Después de 45 años
Intenso ruido, calles cortadas y una ciudad tomada por la F1: la otra cara del Madring y de la vuelta del Gran Circo a Madrid
Sí, pero... Entre la felicidad de muchos está el deseo de otros tantos de que llegue pronto el 13 de septiembre y la bandera a cuadros del GP de España. "Estoy loco porque se vayan", dice un madrileño.
Resumen IA supervisado
El regreso de la Fórmula 1 a Madrid, con un circuito semiurbano en Ifema y Valdebebas, ha traído consigo tanto entusiasmo como inconvenientes. Aunque la presencia de los monoplazas es motivo de júbilo, el ruido de los motores ha generado molestias significativas entre los vecinos, a pesar de los esfuerzos por controlar el sonido. La organización ha instalado sonómetros, pero el impacto acústico sigue siendo notable. Además, el evento ha provocado cortes de acceso y complicaciones de movilidad, afectando tanto a trabajadores como a estudiantes. Muchos esperan con ansias el final del evento para recuperar la normalidad.
* Resumen supervisado por periodistas.
Es la otra cara del show. La otra cara del Gran Circo. La que está lejos de la pista. Del asfalto. Lejos de la grada y, aún así, cerca del ruido. Cerca del sonido de unos motores que rugen con fuerza. Que se dejan notar, y no poco, en los tímpanos de los vecinos que viven cerca del Madring. De una pista semiurbana situada en Ifema y Valdebebas y que supone el regreso de la capital de España a la F1 desde esa carrera en el Jarama en 1981. A pesar del júbilo por la presencia de los monoplazas, más allá del mismo está la cruz de todo lo que conlleva un evento de este tipo.

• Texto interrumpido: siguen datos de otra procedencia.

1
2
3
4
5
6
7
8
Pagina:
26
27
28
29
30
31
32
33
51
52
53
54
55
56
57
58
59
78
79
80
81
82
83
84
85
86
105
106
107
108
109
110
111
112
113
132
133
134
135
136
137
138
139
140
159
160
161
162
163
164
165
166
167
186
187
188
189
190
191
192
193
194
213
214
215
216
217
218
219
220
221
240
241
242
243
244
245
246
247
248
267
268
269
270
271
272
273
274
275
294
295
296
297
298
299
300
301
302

Es por ejemplo el ruido. Uno que hace que incluso se tengan que cortar algunas entrevistas por las molestias que genera. Tanto es así que hay quien afirma estar ya "loco porque se vayan" todos los que están en el Madring. Y es que aunque la organización ha puesto sonómetros en puntos clave, como indican los que sufren tal sonido es "peor de lo imaginado".
Y es que aunque no hagan tanto ruido como los v10 o los v8, estos motores suenan. Suenan bastante. Suenan y resuenan en las cabezas de unos vecinos que ya saben cómo se las gasta la F1 y qué significa el calificativo de 'semiurbano' en un circuito. Parte creada para la ocasión, parte de la propia ciudad. De una ciudad, de Madrid, que tiene no pocos accesos cortados por el evento.
"Mejor huir que teletrabajar", llegan a decir aun sabiendo que tendrán que hacer encaje de bolillos para saber qué carretera sí y qué carretera no sabiendo del ruido que hay en los alrededores de Ifema.
La recomendación, si se puede, es dejar el coche y poder acceder caminando a, por ejemplo, los colegios. A unos colegios en los que cuentan que los alumnos de cuarto y de quinto han recibido entradas para visitar el circuito. Lo tildan de "soborno" porque, al fin y al cabo, son "afectados".
Hay controles en cada esquina. Hay muchos que han llegado sin entrada tan solo para escuchar. Para sentir la F1. Para estar cerca de un deporte y de un evento que va a mover cientos de millones, que va a llevar a las gradas del Madring a más de 300.000 aficionados... pero que deja lo que deja en los que viven cerca de la pista.
Que deja ruido. Que deja complicaciones de acceso. Que deja aglomeraciones y dificultades para acudir tanto a los puestos de trabajo como a los propios colegios. Que deja a muchos y a muchas con ganas de que llegue el domingo 13 de septiembre para que la F1 diga adiós... hasta 2027.